Leading on from one discussion of reporting style to another, did you hear the one about how the new Google Ocean maps of the sea floor revealed a rectangle the size of Wales comprised of straight lines intersecting at right angles? In exactly the place that some ancient writers suggested as the location of Atlantis?*
Well, sorry to disappoint, but it turns out that the markings aren’t the work of an ancient civilisation or marauding aquatic aliens after all:
The scientific explanation is a bit less exotic, but we think it’s still pretty interesting: these marks are what we call “ship tracks.” You see, it’s actually quite hard to measure the depth of the ocean. Sunlight, lasers, and other electromagnetic radiation can travel less than 100 feet below the surface, yet the typical depth in the ocean is more than two and a half miles.

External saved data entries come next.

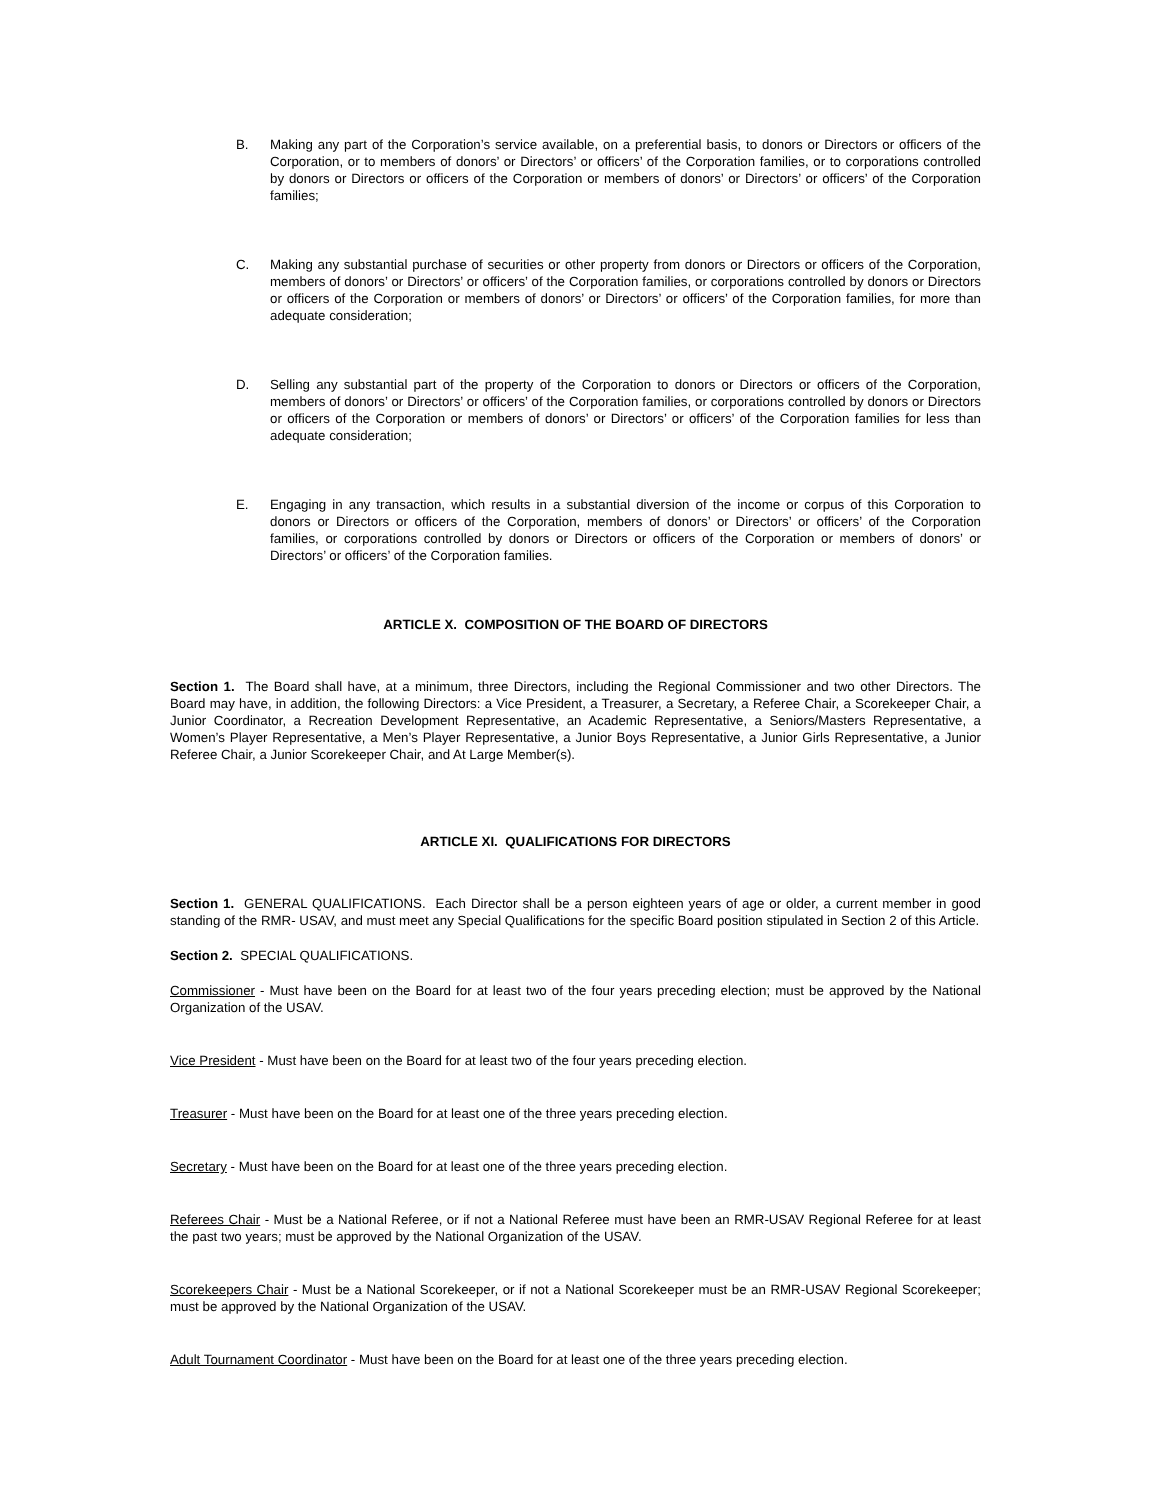B. Making any part of the Corporation’s service available, on a preferential basis, to donors or Directors or officers of the Corporation, or to members of donors’ or Directors’ or officers’ of the Corporation families, or to corporations controlled by donors or Directors or officers of the Corporation or members of donors’ or Directors’ or officers’ of the Corporation families;
C. Making any substantial purchase of securities or other property from donors or Directors or officers of the Corporation, members of donors’ or Directors’ or officers’ of the Corporation families, or corporations controlled by donors or Directors or officers of the Corporation or members of donors’ or Directors’ or officers’ of the Corporation families, for more than adequate consideration;
D. Selling any substantial part of the property of the Corporation to donors or Directors or officers of the Corporation, members of donors’ or Directors’ or officers’ of the Corporation families, or corporations controlled by donors or Directors or officers of the Corporation or members of donors’ or Directors’ or officers’ of the Corporation families for less than adequate consideration;
E. Engaging in any transaction, which results in a substantial diversion of the income or corpus of this Corporation to donors or Directors or officers of the Corporation, members of donors’ or Directors’ or officers’ of the Corporation families, or corporations controlled by donors or Directors or officers of the Corporation or members of donors’ or Directors’ or officers’ of the Corporation families.
ARTICLE X. COMPOSITION OF THE BOARD OF DIRECTORS
Section 1. The Board shall have, at a minimum, three Directors, including the Regional Commissioner and two other Directors. The Board may have, in addition, the following Directors: a Vice President, a Treasurer, a Secretary, a Referee Chair, a Scorekeeper Chair, a Junior Coordinator, a Recreation Development Representative, an Academic Representative, a Seniors/Masters Representative, a Women’s Player Representative, a Men’s Player Representative, a Junior Boys Representative, a Junior Girls Representative, a Junior Referee Chair, a Junior Scorekeeper Chair, and At Large Member(s).
ARTICLE XI. QUALIFICATIONS FOR DIRECTORS
Section 1. GENERAL QUALIFICATIONS. Each Director shall be a person eighteen years of age or older, a current member in good standing of the RMR- USAV, and must meet any Special Qualifications for the specific Board position stipulated in Section 2 of this Article.
Section 2. SPECIAL QUALIFICATIONS.
Commissioner - Must have been on the Board for at least two of the four years preceding election; must be approved by the National Organization of the USAV.
Vice President - Must have been on the Board for at least two of the four years preceding election.
Treasurer - Must have been on the Board for at least one of the three years preceding election.
Secretary - Must have been on the Board for at least one of the three years preceding election.
Referees Chair - Must be a National Referee, or if not a National Referee must have been an RMR-USAV Regional Referee for at least the past two years; must be approved by the National Organization of the USAV.
Scorekeepers Chair - Must be a National Scorekeeper, or if not a National Scorekeeper must be an RMR-USAV Regional Scorekeeper; must be approved by the National Organization of the USAV.
Adult Tournament Coordinator - Must have been on the Board for at least one of the three years preceding election.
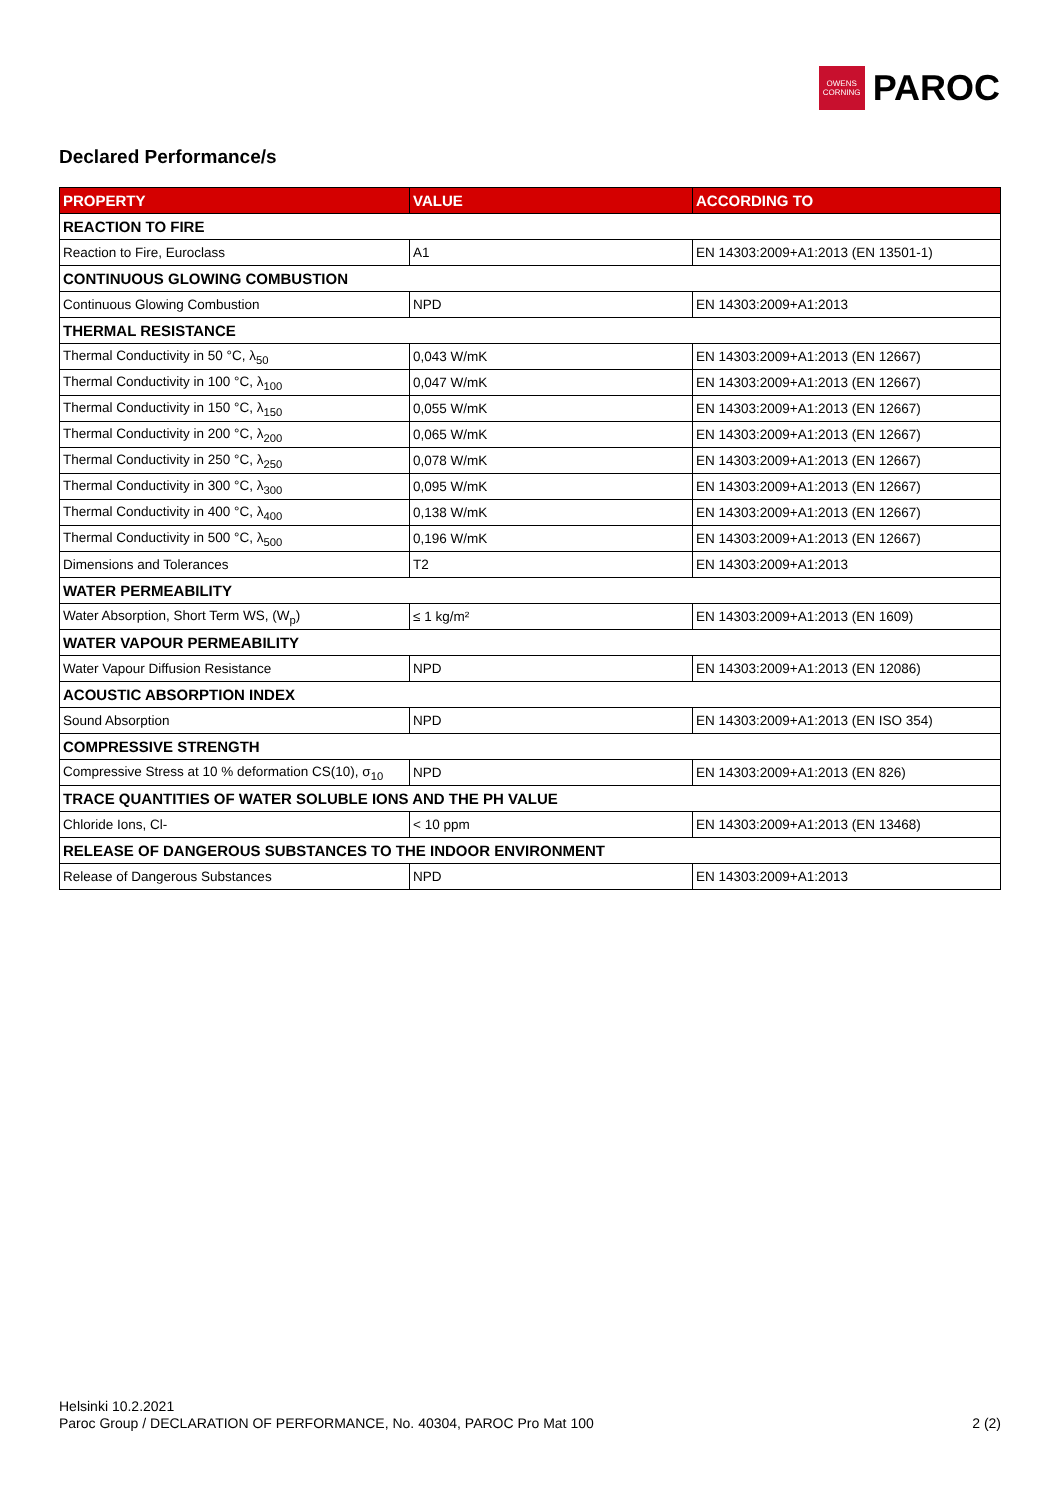OWENS
CORNING
PAROC
Declared Performance/s
| PROPERTY | VALUE | ACCORDING TO |
| --- | --- | --- |
| REACTION TO FIRE | | |
| Reaction to Fire, Euroclass | A1 | EN 14303:2009+A1:2013 (EN 13501-1) |
| CONTINUOUS GLOWING COMBUSTION | | |
| Continuous Glowing Combustion | NPD | EN 14303:2009+A1:2013 |
| THERMAL RESISTANCE | | |
| Thermal Conductivity in 50 °C, λ<sub>50</sub> | 0,043 W/mK | EN 14303:2009+A1:2013 (EN 12667) |
| Thermal Conductivity in 100 °C, λ<sub>100</sub> | 0,047 W/mK | EN 14303:2009+A1:2013 (EN 12667) |
| Thermal Conductivity in 150 °C, λ<sub>150</sub> | 0,055 W/mK | EN 14303:2009+A1:2013 (EN 12667) |
| Thermal Conductivity in 200 °C, λ<sub>200</sub> | 0,065 W/mK | EN 14303:2009+A1:2013 (EN 12667) |
| Thermal Conductivity in 250 °C, λ<sub>250</sub> | 0,078 W/mK | EN 14303:2009+A1:2013 (EN 12667) |
| Thermal Conductivity in 300 °C, λ<sub>300</sub> | 0,095 W/mK | EN 14303:2009+A1:2013 (EN 12667) |
| Thermal Conductivity in 400 °C, λ<sub>400</sub> | 0,138 W/mK | EN 14303:2009+A1:2013 (EN 12667) |
| Thermal Conductivity in 500 °C, λ<sub>500</sub> | 0,196 W/mK | EN 14303:2009+A1:2013 (EN 12667) |
| Dimensions and Tolerances | T2 | EN 14303:2009+A1:2013 |
| WATER PERMEABILITY | | |
| Water Absorption, Short Term WS, (W<sub>p</sub>) | ≤ 1 kg/m² | EN 14303:2009+A1:2013 (EN 1609) |
| WATER VAPOUR PERMEABILITY | | |
| Water Vapour Diffusion Resistance | NPD | EN 14303:2009+A1:2013 (EN 12086) |
| ACOUSTIC ABSORPTION INDEX | | |
| Sound Absorption | NPD | EN 14303:2009+A1:2013 (EN ISO 354) |
| COMPRESSIVE STRENGTH | | |
| Compressive Stress at 10 % deformation CS(10), σ<sub>10</sub> | NPD | EN 14303:2009+A1:2013 (EN 826) |
| TRACE QUANTITIES OF WATER SOLUBLE IONS AND THE PH VALUE | | |
| Chloride Ions, Cl- | < 10 ppm | EN 14303:2009+A1:2013 (EN 13468) |
| RELEASE OF DANGEROUS SUBSTANCES TO THE INDOOR ENVIRONMENT | | |
| Release of Dangerous Substances | NPD | EN 14303:2009+A1:2013 |
Helsinki 10.2.2021
Paroc Group / DECLARATION OF PERFORMANCE, No. 40304, PAROC Pro Mat 100
2 (2)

Sound waves are more effective. By measuring the time it takes for sound to travel from a ship to the sea floor and back, you can get an idea of how far away the sea floor is. Since this process — known as echosounding — only maps a strip of the sea floor under the ship, the maps it produces often show the path the ship took, hence the “ship tracks.” In this case, the soundings produced by a ship are also about 1% deeper than the data we have in surrounding areas — likely an error — making the tracks stand out more.
Of course, Google are probably just feeding us the line their reptilian overlords want us to hear in order to keep the Secret Mysteries out of the hands of the slave races; the truth is down there, kids. Never stop believing.
[ * – Yes, the Telegraph again. Once the fuss has died down over the initial story, we’ll start getting the human interest pieces about how drug-addicted immigrant Polish ship captains – having successfully abducted Princess Diana and Madeline McCann – are now giving hardworking British taxpayers some form of gay Atlantean cancer.]